You can replicate that all across the country in the big population centres. Shopkeepers, cafe owners, taxi drivers, publicans and tradespeople of all kinds need to see evidence of sustainable commerce in their local areas.

People without work need jobs so they can spend; people with work and savings need the confidence to feel they can live a little and spend a little more.

Dublin property prices rising almost 14pc in 2013 might be a good thing. The national average property price increase comes out at 5.6pc. But the overall national average to the end of November 2013 is a decrease of 0.6pc, once you take out greater Dublin.

Recovery has to start somewhere. And if the capital, which accounts for a third of our population, is not kicking off then economic recovery is unlikely to happen at all.

But we do not need 'an Ireland of Dublin versus the rest'. People living in and around Dublin need proof of a continued economic pick-up. People beyond 'The Pale' are in more urgent need of proof about a recovery that they have yet to see.

'Proof' of economic recovery will make more urgent calls on our politicians in 2014. Next May, the main parties face a huge political test in local council and European Parliament elections.

Those who study politics in the universities call these 'secondary elections'.

But these elections -- about 20 weeks away -- will set the framework for the next general election in spring 2016.

Fine Gael has never won two general elections back-to-back and it badly needs to minimise expected losses in the council elections especially and keep the four Euro seats it currently holds.
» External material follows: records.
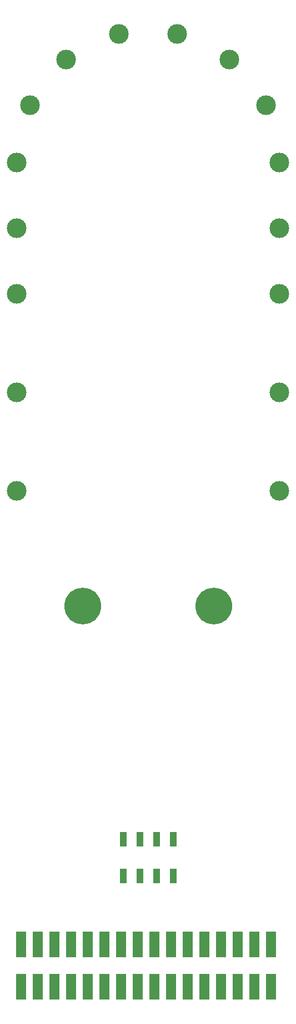
<source format=gts>
G04 #@! TF.GenerationSoftware,KiCad,Pcbnew,7.0.7*
G04 #@! TF.CreationDate,2024-10-25T09:44:25+02:00*
G04 #@! TF.ProjectId,Benhui_Tongue,42656e68-7569-45f5-946f-6e6775652e6b,rev?*
G04 #@! TF.SameCoordinates,Original*
G04 #@! TF.FileFunction,Soldermask,Top*
G04 #@! TF.FilePolarity,Negative*
%FSLAX46Y46*%
G04 Gerber Fmt 4.6, Leading zero omitted, Abs format (unit mm)*
G04 Created by KiCad (PCBNEW 7.0.7) date 2024-10-25 09:44:25*
%MOMM*%
%LPD*%
G01*
G04 APERTURE LIST*
G04 Aperture macros list*
%AMRoundRect*
0 Rectangle with rounded corners*
0 $1 Rounding radius*
0 $2 $3 $4 $5 $6 $7 $8 $9 X,Y pos of 4 corners*
0 Add a 4 corners polygon primitive as box body*
4,1,4,$2,$3,$4,$5,$6,$7,$8,$9,$2,$3,0*
0 Add four circle primitives for the rounded corners*
1,1,$1+$1,$2,$3*
1,1,$1+$1,$4,$5*
1,1,$1+$1,$6,$7*
1,1,$1+$1,$8,$9*
0 Add four rect primitives between the rounded corners*
20,1,$1+$1,$2,$3,$4,$5,0*
20,1,$1+$1,$4,$5,$6,$7,0*
20,1,$1+$1,$6,$7,$8,$9,0*
20,1,$1+$1,$8,$9,$2,$3,0*%
G04 Aperture macros list end*
%ADD10C,3.000000*%
%ADD11C,5.600000*%
%ADD12RoundRect,0.102000X-0.650000X-1.877500X0.650000X-1.877500X0.650000X1.877500X-0.650000X1.877500X0*%
%ADD13R,1.010000X2.200000*%
%ADD14R,1.000000X2.200000*%
G04 APERTURE END LIST*
D10*
X99200000Y-59100000D03*
D11*
X109200000Y-116600000D03*
D10*
X123650000Y-29601000D03*
X139200000Y-49100000D03*
D12*
X137962500Y-174502500D03*
X137962500Y-168097500D03*
X135422500Y-174502500D03*
X135422500Y-168097500D03*
X132882500Y-174502500D03*
X132882500Y-168097500D03*
X130342500Y-174502500D03*
X130342500Y-168097500D03*
X127802500Y-174502500D03*
X127802500Y-168097500D03*
X125262500Y-174502500D03*
X125262500Y-168097500D03*
X122722500Y-174502500D03*
X122722500Y-168097500D03*
X120182500Y-174502500D03*
X120182500Y-168097500D03*
X117642500Y-174502500D03*
X117642500Y-168097500D03*
X115102500Y-174502500D03*
X115102500Y-168097500D03*
X112562500Y-174502500D03*
X112562500Y-168097500D03*
X110022500Y-174502500D03*
X110022500Y-168097500D03*
X107482500Y-174502500D03*
X107482500Y-168097500D03*
X104942500Y-174502500D03*
X104942500Y-168097500D03*
X102402500Y-174502500D03*
X102402500Y-168097500D03*
X99862500Y-174502500D03*
X99862500Y-168097500D03*
D10*
X131620000Y-33463000D03*
X114750000Y-29601000D03*
D11*
X129200000Y-116600000D03*
D10*
X139200000Y-59100000D03*
X99200000Y-99100000D03*
X99200000Y-49100000D03*
X139200000Y-84100000D03*
X99200000Y-84100000D03*
X106730000Y-33463000D03*
D13*
X115395000Y-157700000D03*
D14*
X115390000Y-152100000D03*
X117930000Y-157700000D03*
X117930000Y-152100000D03*
X120470000Y-157700000D03*
X120470000Y-152100000D03*
X123010000Y-157700000D03*
X123010000Y-152100000D03*
D10*
X99200000Y-69100000D03*
X137219000Y-40422000D03*
X139200000Y-99100000D03*
X101181000Y-40422000D03*
X139200000Y-69100000D03*
M02*

</source>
More than any other party, as government leader, it needs to deliver 'proof' of economic recovery in early 2014.

THE exact same can be said of Labour, which struggled through 2013 but ended on a high note. It will get a kicking in May but the question is how much it can minimise it -- and the answer is cadging association with delivering proof of recovery.

On the other side, Fianna Fail needs to show a different kind of proof.

It needs to show it is on the road back by winning an abundance of council seats, especially in Dublin, where it is currently an endangered political species.

Sinn Fein's need of political proof is equally urgent, as it needs to show it is spreading into every constituency in the country.

It got 10pc of the vote and 14 Dail seats in February 2011. Some surveys in 2013 have put it on double that.

It needs council seats as proof that the long-promised break-through is really about to happen.

Finally, any reader who soldiered thus far is entitled to questions for our four answers at the start.

These are: what is twice the half of one-and-three-quarters? What colour is the crock of a car I drive? Is there life on Mars? Is there sense to be made of any of the above answers?

Happy New Year! But watch out for those political proofs in 2014.